Salvation is not sin perfectly avoided, as the ego would prefer; but, in fact,
salvation is sin turned on its head and used in our favour. That is how
transformative divine love is. If that is not the pattern, what hope is there
for 99.9 % of the world?... God seems to be about turning our loves around and
using them toward the great love that is their true object.”
The
woman’s sins may have been sexual in nature, given the scandal that she causes
the religious people (sins of the financial order, which exercised the prophets
rather more, don’t seem to bother religious people so much). What are sexual
sins, though, but attempts at love that fall short of their object? Well, now
she has found the great love for which we are made, the love of God.

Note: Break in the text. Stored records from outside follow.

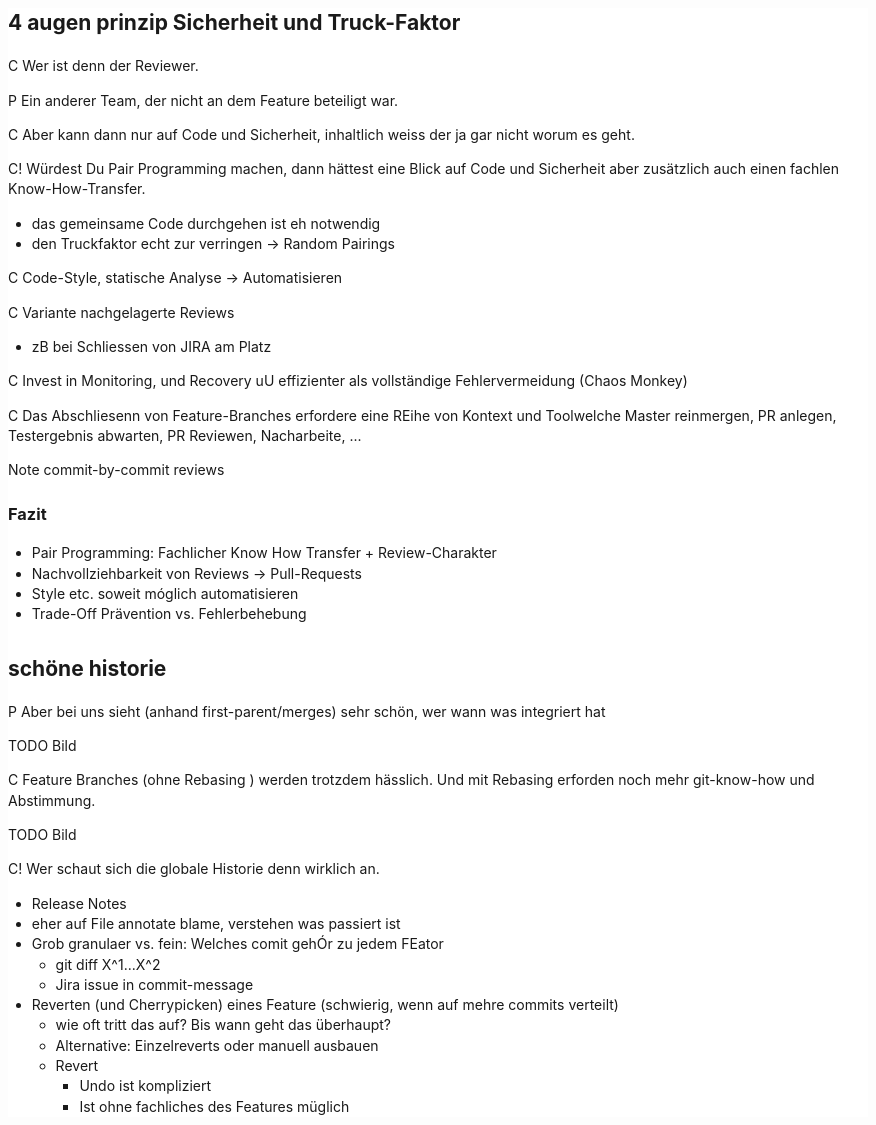 ##  4 augen prinzip Sicherheit und Truck-Faktor

C Wer ist denn der Reviewer.

P Ein anderer Team, der nicht an dem Feature beteiligt war.

C Aber kann dann nur auf Code und Sicherheit, inhaltlich weiss der ja gar nicht worum es geht.

C! Würdest Du Pair Programming machen, dann hättest eine Blick auf Code und Sicherheit 
   aber zusätzlich auch einen fachlen Know-How-Transfer.
   - das gemeinsame Code durchgehen ist eh notwendig
   - den Truckfaktor echt zur verringen -> Random Pairings
   
C Code-Style, statische Analyse -> Automatisieren

C Variante nachgelagerte Reviews
  - zB bei Schliessen von JIRA am Platz
  
C Invest in Monitoring, und Recovery uU effizienter als vollständige Fehlervermeidung (Chaos Monkey)

C Das Abschliesenn von Feature-Branches erfordere eine REihe von Kontext und Toolwelche
  Master reinmergen, PR anlegen, Testergebnis abwarten, PR Reviewen, Nacharbeite, ...

Note commit-by-commit reviews

### Fazit

 * Pair Programming: Fachlicher Know How Transfer + Review-Charakter
 * Nachvollziehbarkeit von Reviews -> Pull-Requests
 * Style etc. soweit móglich automatisieren
 * Trade-Off Prävention vs. Fehlerbehebung
 
## schöne historie

P Aber bei uns sieht (anhand first-parent/merges) sehr schön, wer wann was integriert hat

TODO Bild

C Feature Branches (ohne Rebasing ) werden trotzdem hässlich. 
  Und mit Rebasing erforden noch mehr git-know-how und Abstimmung.

TODO Bild

C! Wer schaut sich die globale Historie denn wirklich an. 

 * Release Notes
 * eher auf File annotate blame, verstehen was passiert ist
 * Grob granulaer vs. fein: Welches comit gehÓr zu jedem FEator
   - git diff X^1...X^2
   - Jira issue in commit-message
 * Reverten (und Cherrypicken) eines Feature (schwierig, wenn auf mehre commits verteilt)
   - wie oft tritt das auf? Bis wann geht das überhaupt?
   - Alternative: Einzelreverts oder manuell ausbauen
   - Revert
     - Undo ist kompliziert
     - Ist ohne fachliches des Features müglich
   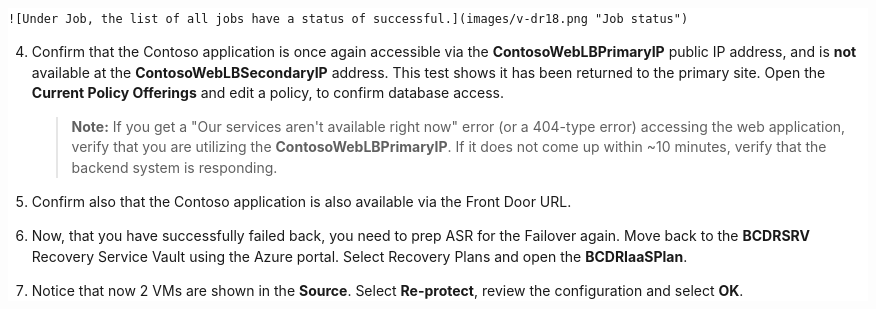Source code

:     ![Under Job, the list of all jobs have a status of successful.](images/v-dr18.png "Job status")

4.  Confirm that the Contoso application is once again accessible via the **ContosoWebLBPrimaryIP** public IP address, and is **not** available at the **ContosoWebLBSecondaryIP** address. This test shows it has been returned to the primary site. Open the **Current Policy Offerings** and edit a policy, to confirm database access. 

    > **Note:** If you get a "Our services aren't available right now" error (or a 404-type error) accessing the web application, verify that you are utilizing the **ContosoWebLBPrimaryIP**.  If it does not come up within ~10 minutes, verify that the backend system is responding.

5.  Confirm also that the Contoso application is also available via the Front Door URL.

6.  Now, that you have successfully failed back, you need to prep ASR for the Failover again. Move back to the **BCDRSRV** Recovery Service Vault using the Azure portal. Select Recovery Plans and open the **BCDRIaaSPlan**.

7.  Notice that now 2 VMs are shown in the **Source**. Select **Re-protect**, review the configuration and select **OK**.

Her sins
have been turned on their head and used in her favour.
Or
think of St Paul. He was a Pharisee, like Simon, striving for perfection by
works of religion, and violently opposing the dangerous new movement founded by
Jesus which let any old sinner in to a place at the table. Until he met the
risen Jesus on the road to Damascus. “Why are you persecuting me?”, asked
Jesus, and turned him around. Saul, the Pharisee, became Paul, the Apostle of
grace, making known to all the forgiveness and love that come through faith in
Jesus Christ. His sins, too, were turned on their head and used in his favour.
In this
church our door stands open, like the door of Simon the Pharisee’s house. The
church is the people of God, not the club of good people but the community of
forgiven people. We are a people who stand in the light of God and know that we
are loved and forgiven, and so are able to love in return. This is the mark of
a true church: that anyone coming in and looking at our community should be
able to say, “you see these people? I tell you, their sins, their many sins,
must have been forgiven them, because they show such love.”